Now let’s talk about Ascender
They do “independent” type work that is largely, though probably not mostly, for and at the behest of Microsoft. Ascender is where you buy the Microsoft C-fonts if you don’t have them already. They do a few other things. They were the ones who paid me not a lot of money to write a report on screenfonts for captioning in 2006, though the intended audience was of course Microsoft all along. Nothing came of it.

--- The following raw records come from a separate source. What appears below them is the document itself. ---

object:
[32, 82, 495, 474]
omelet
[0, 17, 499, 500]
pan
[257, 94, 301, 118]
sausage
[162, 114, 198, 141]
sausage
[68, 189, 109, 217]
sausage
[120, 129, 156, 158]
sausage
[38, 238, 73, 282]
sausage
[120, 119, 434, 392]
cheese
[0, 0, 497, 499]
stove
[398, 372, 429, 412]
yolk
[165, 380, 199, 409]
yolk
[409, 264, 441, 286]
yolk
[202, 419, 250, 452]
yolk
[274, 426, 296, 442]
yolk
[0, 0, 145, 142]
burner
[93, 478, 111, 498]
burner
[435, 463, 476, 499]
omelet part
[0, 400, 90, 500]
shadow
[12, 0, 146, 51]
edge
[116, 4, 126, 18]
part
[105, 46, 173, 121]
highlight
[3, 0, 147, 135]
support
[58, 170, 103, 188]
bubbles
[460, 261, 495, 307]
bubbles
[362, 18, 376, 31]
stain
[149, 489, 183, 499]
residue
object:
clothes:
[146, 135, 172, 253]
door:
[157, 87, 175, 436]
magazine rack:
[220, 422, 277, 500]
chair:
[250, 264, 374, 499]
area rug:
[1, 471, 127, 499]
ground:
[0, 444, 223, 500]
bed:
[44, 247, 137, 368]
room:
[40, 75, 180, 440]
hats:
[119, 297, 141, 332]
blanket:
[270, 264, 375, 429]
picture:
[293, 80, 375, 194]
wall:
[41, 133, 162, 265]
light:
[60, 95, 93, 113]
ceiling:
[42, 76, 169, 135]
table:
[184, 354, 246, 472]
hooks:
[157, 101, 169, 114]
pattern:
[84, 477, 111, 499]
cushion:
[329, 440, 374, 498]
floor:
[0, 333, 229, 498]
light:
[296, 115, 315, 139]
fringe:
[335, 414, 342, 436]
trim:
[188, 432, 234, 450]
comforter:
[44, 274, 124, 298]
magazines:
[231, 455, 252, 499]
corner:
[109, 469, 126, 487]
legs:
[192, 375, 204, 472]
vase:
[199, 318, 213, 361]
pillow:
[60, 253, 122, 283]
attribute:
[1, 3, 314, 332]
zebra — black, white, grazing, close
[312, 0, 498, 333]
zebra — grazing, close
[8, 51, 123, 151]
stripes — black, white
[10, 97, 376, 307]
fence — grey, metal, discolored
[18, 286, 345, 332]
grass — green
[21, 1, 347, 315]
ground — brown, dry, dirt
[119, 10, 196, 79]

Somehow now Ascender is selling the old Letraset collection. Though hardly as storied as the Photo-Lettering inventory, it’s another thing I grew up on. I still have old Letraset catalogues and they are still useful. (If you want a historically pure Helvetica, the one with very thin crossout strokes in $ and £, look no further.) There was a press release that got cut and pasted up on Typophile (a shovelware habit that is one of that site’s many deficiencies). And it included this graphic, apparently thrown together in Microsoft Paint:
Apart from picking some seriously tacky typefaces to show (and not tacky in a good way), the problem here is that two of the font names are misspelled, as even Ascender’s own E-commerce site will verify.
- Crille is actually Crillee (tied with Serpentine in frequency of use for action movies, “mixed martial arts” fight posters, and techno albums).
- Achen is actually Aachen.
The distinctions to be drawn between House and Ascender mostly have to do with personal skill. These companies are what their people are. But Ascender is what it is because it draws from the tainted well of Microsoft. Just as Microsoft users are the most likely to top-post, pretend that Arial is really a typeface, or be unable to typeset a quotation mark, Microsoft’s arm’s-length type vendor is the most likely to get the names of somebody else’s fonts wrong.